►

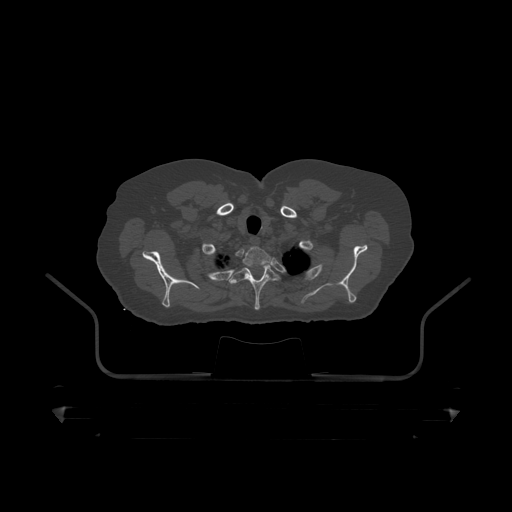
CT including the spine, one axial slice; slice 380 of 390 in the series (ordered by position); reconstruction kernel STANDARD; 120 kVp; bone window (W 1800 / L 400 HU); 1.25 mm slice thickness; 512 × 512 image matrix, field of view 650 × 650 mm. Patient: male, 60 years. From the clinical record (not read from this slice): primary cancer: prostate.
Structures marked on this image (semi-automatic segmentation, software-assisted and operator-edited):
- T1 vertebra: bounding box (x1, y1, x2, y2) in pixels: (213, 246, 271, 267)
- T2 vertebra: (229, 264, 279, 311)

◄

**To do**: Your answer should be every line from the material above in which the word "vertebra" appears.

**Task solution**:
- T1 vertebra: bounding box (x1, y1, x2, y2) in pixels: (213, 246, 271, 267)
- T2 vertebra: (229, 264, 279, 311)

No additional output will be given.